Moraff ’14: Collaborating with scumsuckers

Collaboration has come a long way. Not too long ago, it was a dirty word. A collaborator was the lowest of the low. Collaborators would sell out their friends and neighbors for a quick buck. Collaborators cozied up to the biggest bully around to save their own collaborative skin.

Not anymore. Collaboration is the name of the game. In my time here, I’ve seen Brown tout collaboration with everyone from Goldman Sachs to the Department of Defense. We don’t shoot collaborators anymore. We give them grants and listen to their TED Talks on how if we just all work together in a veritable conglomerate of raw non-ideological collaboration between the noble private sector and the trustworthy public sector and the altruistic well-heeled nonprofit-of-the-week, there’s no problem we can’t handle.

The dark side of collaboration, of selling oneself to a powerful entity in exchange for resources and prestige, doesn’t really get talked about. It’s part of the kindergarten-level morality peddled by college administrators and earnest big-city mayors alike, where we just need to Work Together to Get Things Done. No time for those petty ideological divisions of the sixties. We’ve got to Innovate and solve the Big Problems we all face. This anti-ideology-ideology that gets relentlessly blasted at us from peppy administrators and spokesmen is meant to infantilize us, to give us a place to snuggle up safe from the scary and complicated world of conflict and consequences.

History must be annihilated.
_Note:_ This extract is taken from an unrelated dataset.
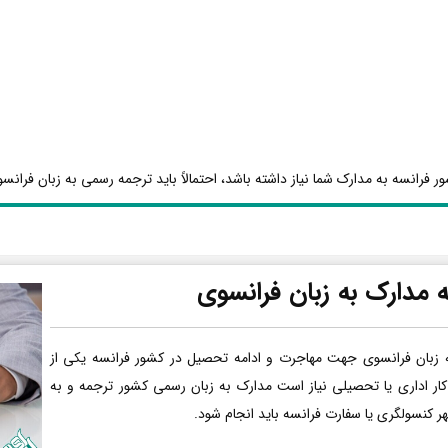
ر فرانسه به مدارک شما نیاز داشته باشد، احتمالاً باید ترجمه رسمی به زبان فرانسو
 مدارک به زبان فرانسوی
 زبان فرانسوی جهت مهاجرت و ادامه تحصیل در کشور فرانسه یکی از
کار اداری یا تحصیلی نیاز است مدارک به زبان رسمی کشور ترجمه و به
هر کنسولگری یا سفارت فرانسه باید انجام شود.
The Big Problems that today’s supercollaborators are concerned with are mostly data points that came from nowhere. No time to talk about why it is that Westerners need to swoop into Africa and dig some wells, no reason to consider just why it is that, gosh, illiteracy is so darn high in those poor benighted inner-city neighborhoods. These collaborators are Problem Solvers with a scheme as half-baked as it is data-driven, and they’re here to help.

But it’s a lie. Gut-wrenching poverty and violence and universal economic insecurity did not come from nowhere. It’s no longer controversial to say that there exists a vast international machinery, composed of complicit states and rapacious firms, that spends most of its time slowly sucking up the planet’s wealth through a hose. Poverty doesn’t exist because we lack data.

Being at Brown puts us in an uncomfortable place within all of this. As an intensely rich and high-status university, Brown gives students access to an incomparable network of leeches, plutocrats and scumsuckers. The Corporation itself hosts a nasty collection of financial criminals and scandal-prone billionaires. All of them have piles of cash ready to dump into the next urban revitalization district that comes their way.

It’s an ingenious system because it doesn’t force you to give up your idealism or abandon your dreams of doing some kind of vaguely defined “good.” You can do good and have a nice office plus a big wad of cash. All you need to do is embrace the warped ethics of a world where certain financial institutions can decimate entire Providence neighborhoods and also be committed to good corporate citizenship. All you need to do is collaborate.

The supercollaborators are right: Building collaborative networks is the only way to change things for the better. It’s on us to find the people worth working with. There are millions of pissed-off people out there who know full well that the system is broken, that dramatic action is badly needed. There are people and organizations who don’t profit from maintaining the status quo. We can support them.

Collaboration? Building Bridges? Working Together? We need these more than anything. We have to be collaborators. But we also have to tell certain people, the ones who butter us up and offer us cushy jobs and give us a risk-free, vague, unsatisfying and ultimately futile sense of purpose, to get out and never come back.